The bill’s supporters say it would affect big tech companies like Google and Facebook, but opponents say it will affect smaller businesses as well. There are reports that a separate bill now may be introduced to stipulate that extra costs from HB 732 are not to be borne by businesses that buy ads, but the wording and likelihood of passage are uncertain.
Bigelow said to expect implementation of HB 732 to be delayed by legal challenges at both the state and federal level raising several issues. For example, he explained, this tax:
- Singles out digital advertising but not advertising in print or other media (potentially violating federal regulations and the Permanent Internet Tax Freedom Act);
- Focuses on the content of speech (potentially violating the First Amendment);
- Imposes burdens on interstate commerce (breaching the Commerce Clause);
- Imposes levies on an intermediate service rather than retail consumption (contrary to longtime legal tradition); and
- Represents “double dipping,” because in Maryland both the advertising and the retail sale would be taxed.
The Maryland Attorney General’s office has acknowledged that lawsuits on these various issues would have a substantial chance of overturning the law.

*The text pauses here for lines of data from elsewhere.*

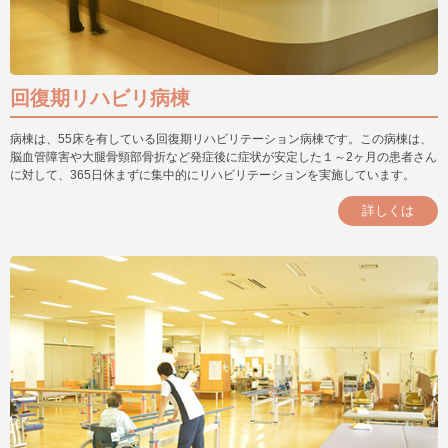
回復期リハビリ病棟
病棟は、55床を有している回復期リハビリテーション病棟です。この病棟は、
脳血管障害や大腿骨頸部骨折など発症後に症状が安定した１～2ヶ月の患者さん
に対して、365日休まずに集中的にリハビリテーションを実施しています。
詳しくは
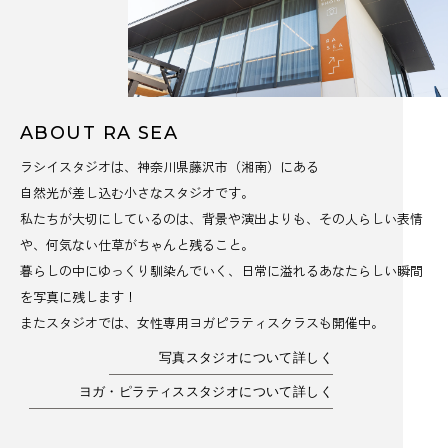
ABOUT RA SEA
ラシイスタジオは、神奈川県藤沢市（湘南）にある
自然光が差し込む小さなスタジオです。
私たちが大切にしているのは、背景や演出よりも、その人らしい表情
や、何気ない仕草がちゃんと残ること。
暮らしの中にゆっくり馴染んでいく、日常に溢れるあなたらしい瞬間
を写真に残します！
またスタジオでは、女性専用ヨガピラティスクラスも開催中。
写真スタジオについて詳しく
ヨガ・ピラティススタジオについて詳しく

Dan Jaffe, executive vice president and head of government relations at the Association of National Advertisers, wrote in a Feb. 9 blog post that these legal questions likely will impair the outcome Maryland legislators are seeking.
“Rather than generating more revenue for the state, HB 732 would only assure that Maryland and the business community will be forced to expend large amounts litigating this misguided proposal,” according to Jaffe. “In addition, advertising taxes slow job growth (especially for small businesses…), dampen consumer demand, discourage business investment, and ultimately cause consumers to pay more for products and services.”

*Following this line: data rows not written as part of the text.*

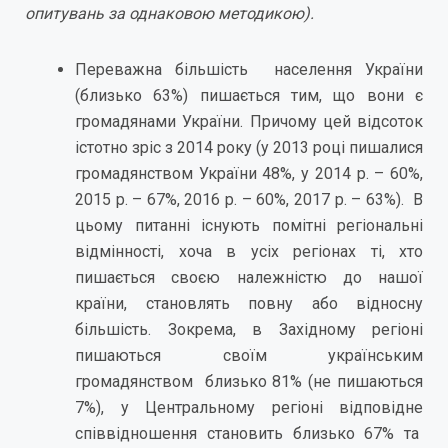
опитувань за однаковою методикою).
Переважна більшість населення України
(близько 63%) пишається тим, що вони є
громадянами України. Причому цей відсоток
істотно зріс з 2014 року (у 2013 році пишалися
громадянством України 48%, у 2014 р. – 60%,
2015 р. – 67%, 2016 р. – 60%, 2017 р. – 63%). В
цьому питанні існують помітні регіональні
відмінності, хоча в усіх регіонах ті, хто
пишається своєю належністю до нашої
країни, становлять повну або відносну
більшість. Зокрема, в Західному регіоні
пишаються своїм українським
громадянством близько 81% (не пишаються
7%), у Центральному регіоні відповідне
співвідношення становить близько 67% та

Bigelow predicted that implementation of the newly-enacted digital advertising tax “is unlikely anytime soon, and it remains to be seen whether the law will survive legal challenges and if so, how it would be interpreted and how it would affect pharma marketing.”

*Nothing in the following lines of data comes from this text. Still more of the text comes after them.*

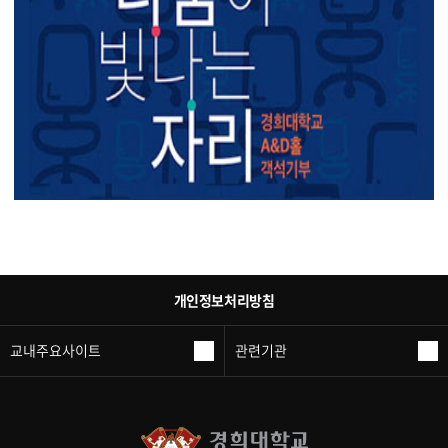
총 30명(10팀, 3인 1조)※ 대학별 1팀(3명) 추천 가능(사전 팀 구성 필
수)
주요내용
CATIA 기초 및 실습 교육 전문가 멘토링 및 사후 A/S 멘토
링 미래형 기계산업 완성차(굴착기·지게차·트랙터) 디자인 설계 또는
위험작업 대응 안전 디자인 설계(Modeling) 3. 추진일정
신청접수
: 7.
13.(월) ~ 7.22.(수)
선정발표
: ~7.28.(화) 13:00 (개별 안내)
오리엔테
이션
: 8.3.(월)
CATIA 교육
: 8.3.(월) ~ 8.6.(목)
멘토링
: 8.7.(금)
사후
A/S 멘토링
: 8.18.(화), 8.24.(월)
결과물 제출
: ~8.26.(수)
평가 및 시
상
: 8.28.(금), 성균관대학교 자연과학캠퍼스 4. 시상내역 대상(1팀) :
상장 및 상금 50만원 최우수상(1팀) : 상장 및 상금 40만원 우수상(1
팀) : 상장 및 상금 30만원 장려상(3팀) : 상장 및 상금 10만원 공학혁신
상(4팀) : 상장 5. 신청방법
신청기간
: 2026. 7.13.(월) ~ 7.22.(수)
제
출방법
: 이메일(icee@khu.ac.kr)로 제출
문의
: 경희대학교 공학교육
혁신센터(icee@khu.ac.kr)
개인정보처리방침
교내주요사이트
관련기관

However, he noted, “the broader question of a tax on digital advertising remains alive and may get an assist from the severe fiscal plight in which many states now find themselves. The New York legislature is considering two bills; one (SB 1124) is very similar to the Maryland legislation and another (SB 8166) would extend the state sales tax to cover digital advertising services.”
Digital advertising tax proposals with various approaches also have been introduced in Connecticut, the District of Columbia, Indiana and Nebraska. A Feb. 11 Axios article notes that “states across the U.S., unwilling to wait for the slower gears of the federal government to turn, are moving aggressively to regulate the tech industry.”